## INSTRUCTIONS TO FOLLOW
Your answer should hold exactly the lines from the one containing "mv BayeScan2.1.zip BayeScan2.1" through the end of the material, and no others.

## INFORMATION SUPPLIED
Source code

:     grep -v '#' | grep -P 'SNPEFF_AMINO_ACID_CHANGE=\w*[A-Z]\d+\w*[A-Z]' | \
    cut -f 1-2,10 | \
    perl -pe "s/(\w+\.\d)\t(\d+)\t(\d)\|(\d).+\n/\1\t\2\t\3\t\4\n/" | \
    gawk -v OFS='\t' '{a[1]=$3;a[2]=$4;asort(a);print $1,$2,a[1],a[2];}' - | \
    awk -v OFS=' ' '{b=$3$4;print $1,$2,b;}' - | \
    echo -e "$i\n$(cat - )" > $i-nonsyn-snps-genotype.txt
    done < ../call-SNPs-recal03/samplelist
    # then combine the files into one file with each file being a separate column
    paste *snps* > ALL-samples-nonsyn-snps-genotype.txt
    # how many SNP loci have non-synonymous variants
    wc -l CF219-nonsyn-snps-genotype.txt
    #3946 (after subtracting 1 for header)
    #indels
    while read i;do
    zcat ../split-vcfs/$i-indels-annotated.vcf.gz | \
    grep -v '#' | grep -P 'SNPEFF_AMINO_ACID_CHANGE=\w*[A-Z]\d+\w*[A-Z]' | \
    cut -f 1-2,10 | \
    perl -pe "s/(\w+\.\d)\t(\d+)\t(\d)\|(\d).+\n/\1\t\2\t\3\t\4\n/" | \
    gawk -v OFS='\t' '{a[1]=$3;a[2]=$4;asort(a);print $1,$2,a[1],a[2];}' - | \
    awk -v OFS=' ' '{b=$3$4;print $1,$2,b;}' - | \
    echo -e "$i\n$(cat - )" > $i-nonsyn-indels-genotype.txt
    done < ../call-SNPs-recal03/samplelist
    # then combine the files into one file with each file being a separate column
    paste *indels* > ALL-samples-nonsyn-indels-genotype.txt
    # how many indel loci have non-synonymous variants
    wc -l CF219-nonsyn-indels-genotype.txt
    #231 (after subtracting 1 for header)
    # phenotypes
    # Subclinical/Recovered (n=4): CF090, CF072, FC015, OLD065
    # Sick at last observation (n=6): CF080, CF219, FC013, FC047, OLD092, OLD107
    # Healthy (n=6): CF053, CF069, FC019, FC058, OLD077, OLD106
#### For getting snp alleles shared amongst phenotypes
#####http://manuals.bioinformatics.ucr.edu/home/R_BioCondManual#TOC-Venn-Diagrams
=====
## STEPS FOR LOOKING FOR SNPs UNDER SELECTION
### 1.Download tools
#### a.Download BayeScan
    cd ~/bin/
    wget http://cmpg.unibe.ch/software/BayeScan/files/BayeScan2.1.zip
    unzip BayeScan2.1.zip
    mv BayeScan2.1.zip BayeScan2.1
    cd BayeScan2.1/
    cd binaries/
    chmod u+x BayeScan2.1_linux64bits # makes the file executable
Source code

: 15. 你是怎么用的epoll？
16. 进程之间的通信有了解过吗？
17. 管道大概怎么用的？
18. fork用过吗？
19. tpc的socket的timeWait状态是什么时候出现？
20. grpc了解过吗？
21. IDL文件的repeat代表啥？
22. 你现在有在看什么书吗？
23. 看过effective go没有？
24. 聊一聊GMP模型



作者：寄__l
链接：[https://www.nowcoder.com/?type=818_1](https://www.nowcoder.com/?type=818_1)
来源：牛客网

## ANSWER BOX
    mv BayeScan2.1.zip BayeScan2.1
    cd BayeScan2.1/
    cd binaries/
    chmod u+x BayeScan2.1_linux64bits # makes the file executable
Source code

: 15. 你是怎么用的epoll？
16. 进程之间的通信有了解过吗？
17. 管道大概怎么用的？
18. fork用过吗？
19. tpc的socket的timeWait状态是什么时候出现？
20. grpc了解过吗？
21. IDL文件的repeat代表啥？
22. 你现在有在看什么书吗？
23. 看过effective go没有？
24. 聊一聊GMP模型



作者：寄__l
链接：[https://www.nowcoder.com/?type=818_1](https://www.nowcoder.com/?type=818_1)
来源：牛客网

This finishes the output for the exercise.